» Supplied information:

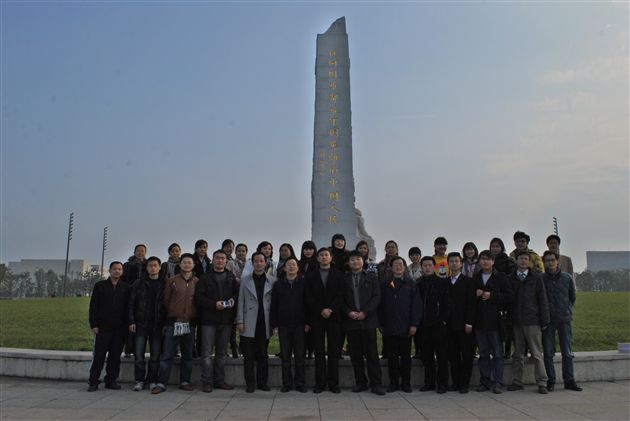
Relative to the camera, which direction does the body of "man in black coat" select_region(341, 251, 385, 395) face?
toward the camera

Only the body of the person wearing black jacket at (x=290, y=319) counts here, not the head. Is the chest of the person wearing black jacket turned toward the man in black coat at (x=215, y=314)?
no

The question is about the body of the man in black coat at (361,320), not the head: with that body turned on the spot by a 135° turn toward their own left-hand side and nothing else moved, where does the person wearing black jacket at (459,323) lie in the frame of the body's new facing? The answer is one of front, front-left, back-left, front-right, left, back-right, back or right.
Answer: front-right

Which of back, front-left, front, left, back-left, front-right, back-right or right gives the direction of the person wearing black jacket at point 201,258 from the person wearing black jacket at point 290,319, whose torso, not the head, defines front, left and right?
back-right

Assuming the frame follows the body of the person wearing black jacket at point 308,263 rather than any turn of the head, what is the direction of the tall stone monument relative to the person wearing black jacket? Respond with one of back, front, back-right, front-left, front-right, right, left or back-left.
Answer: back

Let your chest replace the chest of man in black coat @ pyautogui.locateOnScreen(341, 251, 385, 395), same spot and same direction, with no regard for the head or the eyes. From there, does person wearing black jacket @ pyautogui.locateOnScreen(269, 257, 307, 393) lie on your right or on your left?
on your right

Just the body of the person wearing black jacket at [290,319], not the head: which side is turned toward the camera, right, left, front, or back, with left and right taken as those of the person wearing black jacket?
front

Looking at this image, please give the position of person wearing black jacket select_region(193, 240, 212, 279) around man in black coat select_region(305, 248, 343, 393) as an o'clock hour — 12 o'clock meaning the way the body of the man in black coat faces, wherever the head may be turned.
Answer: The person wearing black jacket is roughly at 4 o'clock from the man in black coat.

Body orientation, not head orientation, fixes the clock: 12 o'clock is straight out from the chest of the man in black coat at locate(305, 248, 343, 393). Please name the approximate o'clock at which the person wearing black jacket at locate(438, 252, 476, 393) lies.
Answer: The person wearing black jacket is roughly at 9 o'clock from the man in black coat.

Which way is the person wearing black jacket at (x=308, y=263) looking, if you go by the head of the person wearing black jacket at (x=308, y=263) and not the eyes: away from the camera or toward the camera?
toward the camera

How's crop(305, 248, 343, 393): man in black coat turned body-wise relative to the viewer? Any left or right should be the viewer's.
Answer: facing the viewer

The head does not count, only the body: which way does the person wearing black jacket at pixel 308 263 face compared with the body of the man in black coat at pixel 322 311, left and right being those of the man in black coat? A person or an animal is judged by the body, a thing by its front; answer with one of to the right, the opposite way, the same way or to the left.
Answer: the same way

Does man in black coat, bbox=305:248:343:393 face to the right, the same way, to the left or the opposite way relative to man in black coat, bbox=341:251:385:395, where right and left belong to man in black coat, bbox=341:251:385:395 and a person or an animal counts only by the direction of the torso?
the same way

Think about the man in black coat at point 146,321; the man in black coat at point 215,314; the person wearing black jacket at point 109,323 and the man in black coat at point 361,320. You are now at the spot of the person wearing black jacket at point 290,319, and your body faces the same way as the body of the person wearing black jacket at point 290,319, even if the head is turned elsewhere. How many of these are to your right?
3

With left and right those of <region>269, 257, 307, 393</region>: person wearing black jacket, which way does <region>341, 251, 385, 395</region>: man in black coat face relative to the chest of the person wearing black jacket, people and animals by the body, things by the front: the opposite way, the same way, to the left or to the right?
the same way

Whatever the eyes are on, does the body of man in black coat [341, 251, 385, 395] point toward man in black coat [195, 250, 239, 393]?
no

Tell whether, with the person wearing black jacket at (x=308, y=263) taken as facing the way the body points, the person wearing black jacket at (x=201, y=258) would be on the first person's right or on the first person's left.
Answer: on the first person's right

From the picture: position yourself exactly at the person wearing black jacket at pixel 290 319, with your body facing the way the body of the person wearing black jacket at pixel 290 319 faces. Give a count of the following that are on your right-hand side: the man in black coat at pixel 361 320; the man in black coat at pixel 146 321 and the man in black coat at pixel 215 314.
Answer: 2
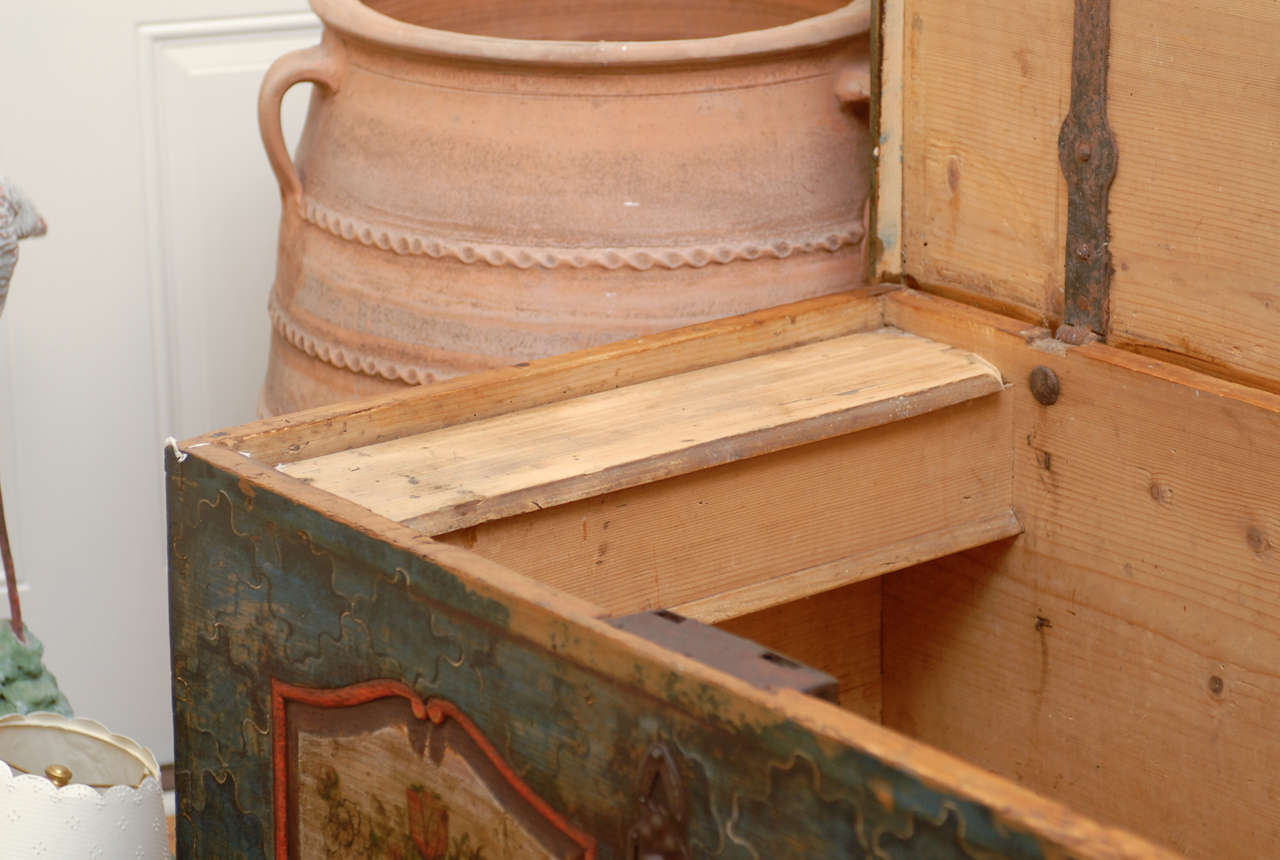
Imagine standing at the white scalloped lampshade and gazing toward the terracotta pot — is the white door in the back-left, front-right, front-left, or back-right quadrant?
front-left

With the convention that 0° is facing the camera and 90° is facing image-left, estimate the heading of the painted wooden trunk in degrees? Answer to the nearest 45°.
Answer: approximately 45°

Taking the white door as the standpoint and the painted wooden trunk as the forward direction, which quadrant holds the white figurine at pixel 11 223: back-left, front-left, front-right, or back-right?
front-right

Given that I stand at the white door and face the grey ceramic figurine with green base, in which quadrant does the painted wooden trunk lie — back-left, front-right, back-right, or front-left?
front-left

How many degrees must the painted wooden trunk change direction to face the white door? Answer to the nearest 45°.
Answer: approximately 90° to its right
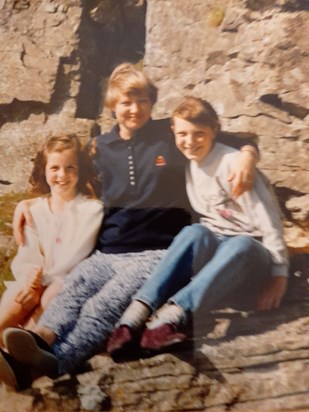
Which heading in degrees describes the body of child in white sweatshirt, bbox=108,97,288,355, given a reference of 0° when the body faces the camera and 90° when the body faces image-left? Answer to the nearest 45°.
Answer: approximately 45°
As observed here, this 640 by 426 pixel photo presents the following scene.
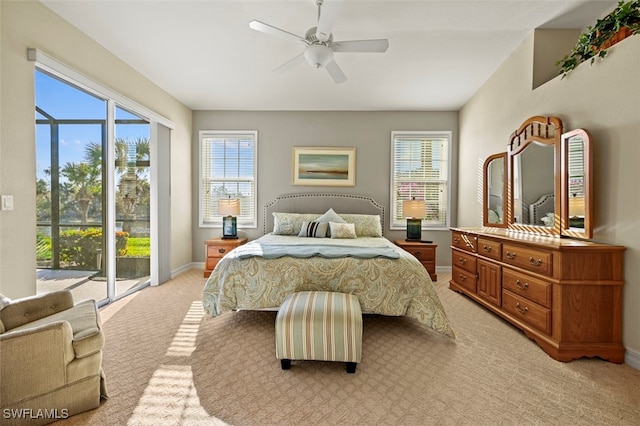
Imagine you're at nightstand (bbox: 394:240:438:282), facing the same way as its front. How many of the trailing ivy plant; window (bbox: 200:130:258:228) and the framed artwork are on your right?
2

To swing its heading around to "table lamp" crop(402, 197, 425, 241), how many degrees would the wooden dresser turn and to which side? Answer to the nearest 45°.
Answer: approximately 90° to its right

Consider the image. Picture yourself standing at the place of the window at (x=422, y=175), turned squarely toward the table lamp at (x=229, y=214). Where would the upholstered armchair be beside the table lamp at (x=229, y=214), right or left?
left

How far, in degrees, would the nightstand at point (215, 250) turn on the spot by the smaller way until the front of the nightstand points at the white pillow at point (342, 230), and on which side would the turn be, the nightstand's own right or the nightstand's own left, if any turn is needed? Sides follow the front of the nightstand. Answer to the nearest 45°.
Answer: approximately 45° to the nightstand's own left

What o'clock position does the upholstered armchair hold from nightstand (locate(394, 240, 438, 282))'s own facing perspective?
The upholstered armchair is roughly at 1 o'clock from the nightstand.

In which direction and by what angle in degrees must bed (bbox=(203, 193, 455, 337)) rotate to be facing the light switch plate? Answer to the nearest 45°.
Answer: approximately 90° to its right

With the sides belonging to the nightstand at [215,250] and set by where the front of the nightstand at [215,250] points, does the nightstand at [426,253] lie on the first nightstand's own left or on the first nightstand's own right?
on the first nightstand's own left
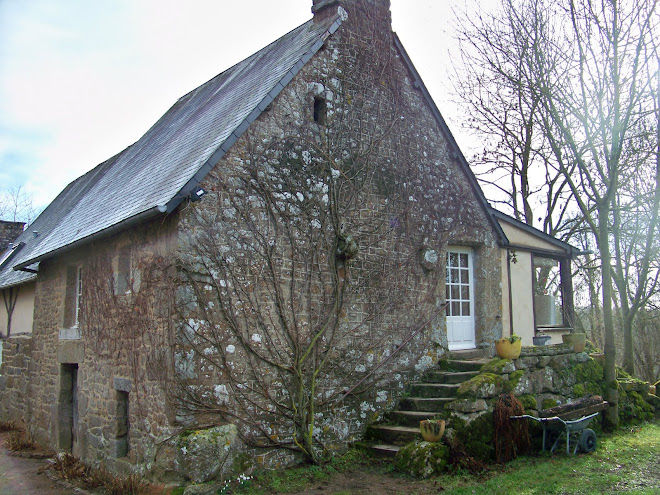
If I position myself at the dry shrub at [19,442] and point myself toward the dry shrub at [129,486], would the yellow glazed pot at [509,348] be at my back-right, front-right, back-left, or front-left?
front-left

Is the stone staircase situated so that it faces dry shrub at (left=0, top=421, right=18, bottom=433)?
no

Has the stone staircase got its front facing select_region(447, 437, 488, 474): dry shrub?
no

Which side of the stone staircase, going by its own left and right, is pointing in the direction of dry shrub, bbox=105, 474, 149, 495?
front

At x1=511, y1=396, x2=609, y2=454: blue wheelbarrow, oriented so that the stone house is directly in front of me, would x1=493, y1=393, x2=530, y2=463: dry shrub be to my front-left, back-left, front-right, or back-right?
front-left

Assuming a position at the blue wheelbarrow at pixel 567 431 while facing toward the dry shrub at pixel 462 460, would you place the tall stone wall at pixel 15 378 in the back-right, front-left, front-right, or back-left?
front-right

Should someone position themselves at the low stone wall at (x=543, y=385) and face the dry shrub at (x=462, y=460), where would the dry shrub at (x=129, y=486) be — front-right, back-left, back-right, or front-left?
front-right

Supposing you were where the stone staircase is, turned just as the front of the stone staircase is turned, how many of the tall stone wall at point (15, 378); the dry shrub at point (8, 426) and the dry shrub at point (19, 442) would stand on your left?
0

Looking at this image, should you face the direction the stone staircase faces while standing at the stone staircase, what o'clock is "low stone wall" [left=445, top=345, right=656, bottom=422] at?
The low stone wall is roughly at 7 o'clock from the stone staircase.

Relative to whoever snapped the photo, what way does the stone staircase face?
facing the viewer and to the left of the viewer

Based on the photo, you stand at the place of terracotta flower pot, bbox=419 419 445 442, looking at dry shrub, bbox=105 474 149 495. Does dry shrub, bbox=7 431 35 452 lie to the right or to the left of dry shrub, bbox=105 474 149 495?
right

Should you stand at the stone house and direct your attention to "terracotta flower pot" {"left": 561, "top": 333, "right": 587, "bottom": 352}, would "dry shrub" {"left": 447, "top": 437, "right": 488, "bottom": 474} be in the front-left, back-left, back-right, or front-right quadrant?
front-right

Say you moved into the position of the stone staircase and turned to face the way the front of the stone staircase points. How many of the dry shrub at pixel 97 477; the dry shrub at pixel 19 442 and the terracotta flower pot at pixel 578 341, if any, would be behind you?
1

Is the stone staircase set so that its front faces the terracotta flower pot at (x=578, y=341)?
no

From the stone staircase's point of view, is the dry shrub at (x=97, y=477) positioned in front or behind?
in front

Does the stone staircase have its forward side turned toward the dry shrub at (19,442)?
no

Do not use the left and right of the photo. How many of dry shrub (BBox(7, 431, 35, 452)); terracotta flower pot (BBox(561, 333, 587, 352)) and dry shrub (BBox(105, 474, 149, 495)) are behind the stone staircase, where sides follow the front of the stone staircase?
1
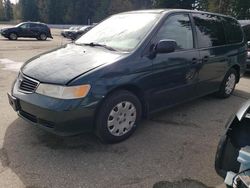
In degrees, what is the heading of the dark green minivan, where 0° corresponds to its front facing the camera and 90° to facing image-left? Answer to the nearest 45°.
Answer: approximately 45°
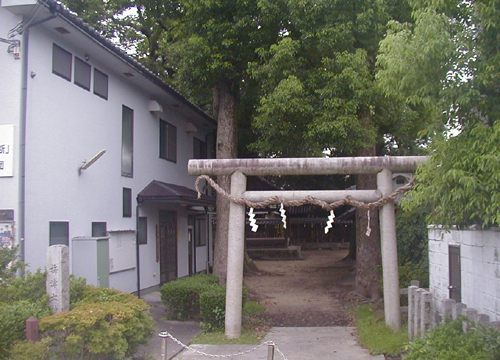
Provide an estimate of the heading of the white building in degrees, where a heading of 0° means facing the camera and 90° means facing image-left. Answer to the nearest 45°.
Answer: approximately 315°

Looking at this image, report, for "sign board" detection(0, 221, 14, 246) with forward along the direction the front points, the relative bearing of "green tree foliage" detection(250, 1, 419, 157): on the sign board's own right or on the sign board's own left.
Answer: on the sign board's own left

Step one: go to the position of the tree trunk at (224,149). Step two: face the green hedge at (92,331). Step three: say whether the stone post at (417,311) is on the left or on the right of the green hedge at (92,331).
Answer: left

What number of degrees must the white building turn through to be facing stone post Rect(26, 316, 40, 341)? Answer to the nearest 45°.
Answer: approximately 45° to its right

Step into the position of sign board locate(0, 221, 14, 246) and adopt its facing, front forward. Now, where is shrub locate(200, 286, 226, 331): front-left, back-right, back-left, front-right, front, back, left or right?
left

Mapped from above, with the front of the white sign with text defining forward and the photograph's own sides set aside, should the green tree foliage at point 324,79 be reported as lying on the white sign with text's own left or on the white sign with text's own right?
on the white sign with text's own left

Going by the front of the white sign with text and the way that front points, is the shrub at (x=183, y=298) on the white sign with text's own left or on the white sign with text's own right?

» Aim of the task: Pull out every line of the items from the very first one through the line containing "Answer: front-right", character for character, and leave the pictures out.

» Output for this exercise:
Relative to the camera, which direction does the body of "man in black coat" select_region(341, 251, 385, 395) face?
toward the camera

Only the body of the person wearing black jacket at (x=290, y=319) counts here, not the head. Is the chest of the person wearing black jacket turned toward the man in black coat at (x=215, y=314)?
no

The question is about the body of the man in black coat at (361,320), not the head: with that body turned on the spot by a 135° turn toward their own left-hand side and nothing else moved, where does the person wearing black jacket at (459,323) lie in the frame of the body's new facing? The answer is one of front, front-left, back-left, front-right, left, back-right, back or right.
Answer: front-right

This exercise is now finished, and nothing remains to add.